Sometimes a picture really is worth the thousand words that appear in the actual op-ed.
The irony of asserting that Shakespeare would have had any use for copyright is rich. The bard routinely stole other authors stories, characters, and conflicts, and remade them (remixed?) into the plays and language that we still read and perform today. And there is no evidence whatsoever that Shakespeare ever appealed to the copyright law of time (the so-call Royal Charter of 1557) to protect his own work. There is ample evidence that he took steps to keep his work from being stolen -- by making sure that no printer or scribe saw a full manuscript, and limiting actors to only the material they needed to properly learn and perform their parts. But copyright? No. I also suspect that were Shakespeare alive and working today, he would have been appalled by the Sonny Bono Mickey Mouse copyright extension act.
He would likely have been a
victim of copyright; he was producing the Gray Albums of his time.

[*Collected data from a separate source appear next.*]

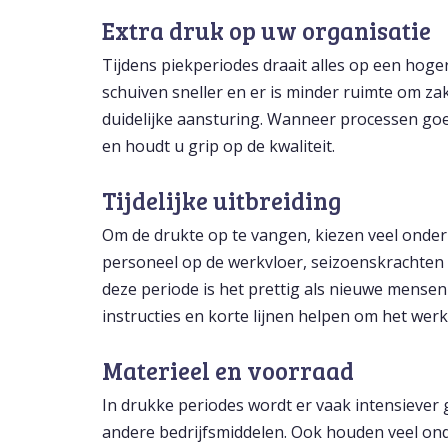
Extra druk op uw organisatie
Tijdens piekperiodes draait alles op een ho
schuiven sneller en er is minder ruimte om za
duidelijke aansturing. Wanneer processen goed
en houdt u grip op de kwaliteit.
Tijdelijke uitbreiding
Om de drukte op te vangen, kiezen veel ondern
personeel op de werkvloer, seizoenskrachten 
deze periode is het prettig als nieuwe mensen
instructies en korte lijnen helpen om het werk
Materieel en voorraad
In drukke periodes wordt er vaak intensieve
andere bedrijfsmiddelen. Ook houden veel on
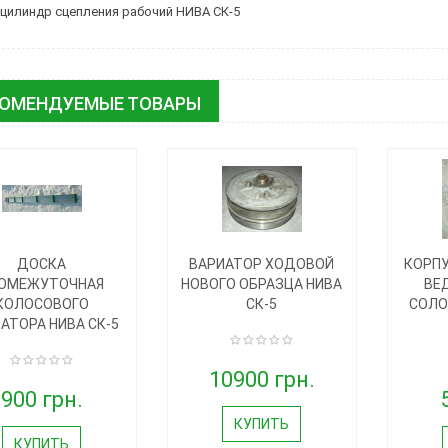
цилиндр сцепления рабочий НИВА СК-5
КОМЕНДУЕМЫЕ ТОВАРЫ
ДОСКА
ВАРИАТОР ХОДОВОЙ
КОРП
ОМЕЖУТОЧНАЯ
НОВОГО ОБРАЗЦА НИВА
ВЕ
КОЛОСОВОГО
СК-5
СОЛО
АТОРА НИВА СК-5
10900 грн.
900 грн.
КУПИТЬ
КУПИТЬ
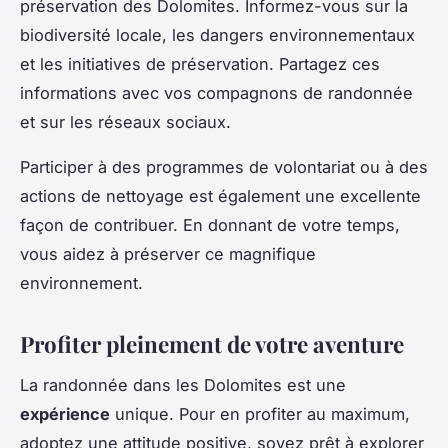
préservation des Dolomites. Informez-vous sur la
biodiversité locale, les dangers environnementaux
et les initiatives de préservation. Partagez ces
informations avec vos compagnons de randonnée
et sur les réseaux sociaux.
Participer à des programmes de volontariat ou à des
actions de nettoyage est également une excellente
façon de contribuer. En donnant de votre temps,
vous aidez à préserver ce magnifique
environnement.
Profiter pleinement de votre aventure
La randonnée dans les Dolomites est une
expérience
unique. Pour en profiter au maximum,
adoptez une attitude positive, soyez prêt à explorer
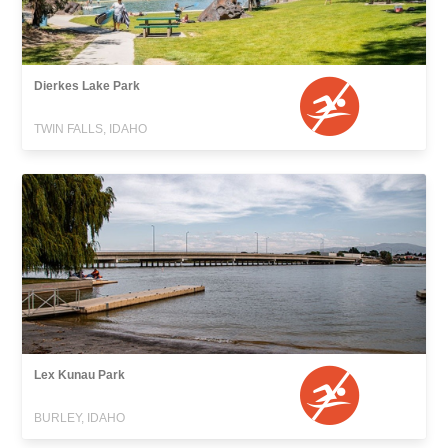
Dierkes Lake Park
TWIN FALLS, IDAHO
Lex Kunau Park
BURLEY, IDAHO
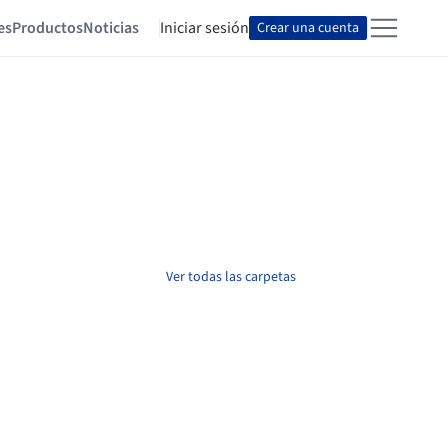
es
Productos
Noticias
Iniciar sesión
Crear una cuenta
Ver todas las carpetas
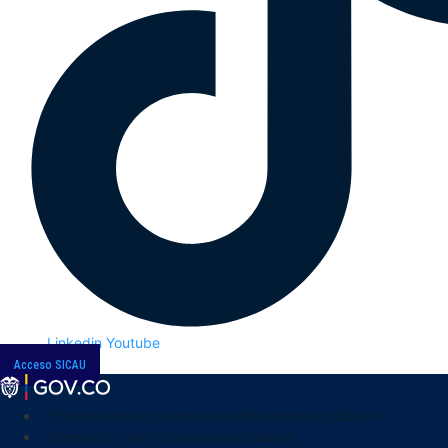
Linkedin
Youtube
Acceso SICAU
Transparencia y acceso a la información pública
Atención y servicios a la ciudadanía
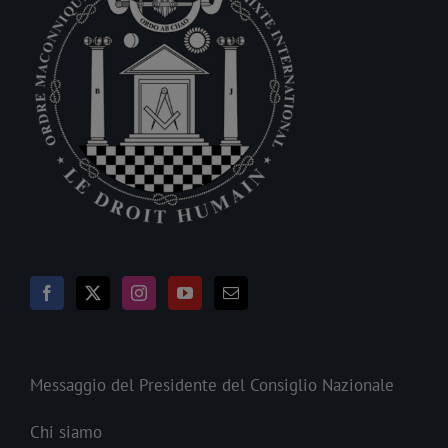
Messaggio del Presidente del Consiglio Nazionale
Chi siamo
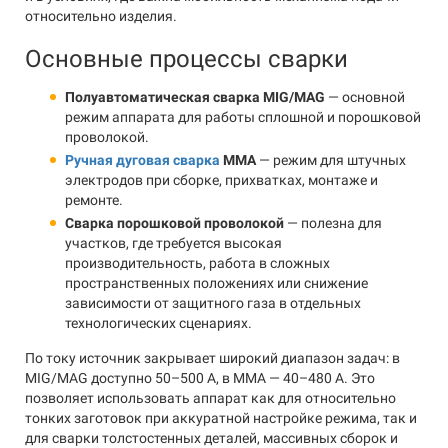
относительно изделия.
Основные процессы сварки
Полуавтоматическая сварка MIG/MAG
— основной
режим аппарата для работы сплошной и порошковой
проволокой.
Ручная дуговая сварка
MMA
— режим для штучных
электродов при сборке, прихватках, монтаже и
ремонте.
Сварка порошковой проволокой
— полезна для
участков, где требуется высокая
производительность, работа в сложных
пространственных положениях или снижение
зависимости от защитного газа в отдельных
технологических сценариях.
По току источник закрывает широкий диапазон задач: в
MIG/MAG доступно 50–500 А, в MMA — 40–480 А. Это
позволяет использовать аппарат как для относительно
тонких заготовок при аккуратной настройке режима, так и
для сварки толстостенных деталей, массивных сборок и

On the other hand, it sounds like he was trying to rely on trade secrecy as a protectionist tactic.
Wouldn't have worked, of course -- anyone in the audience taking detailed enough notes could have recreated a script and duplicated a play. The sixteenth-century analog hole.
He didn't just write plays, though, did he? He also involved himself in their performance, and as an expert. For that (knowing his own plays and the authorial intent behind them better than anybody else) he could command a price no matter how many copies of their scripts got loose. Furthermore, given their quality his services would have been in demand for authoring *new* scripts. That is, he could have hired his playwriting services out or even attempted a Renaissance version of a Kickstarter business model, say by asking fans to chip in to support the production of new material, which production could slow down or cease if the fans didn't provide.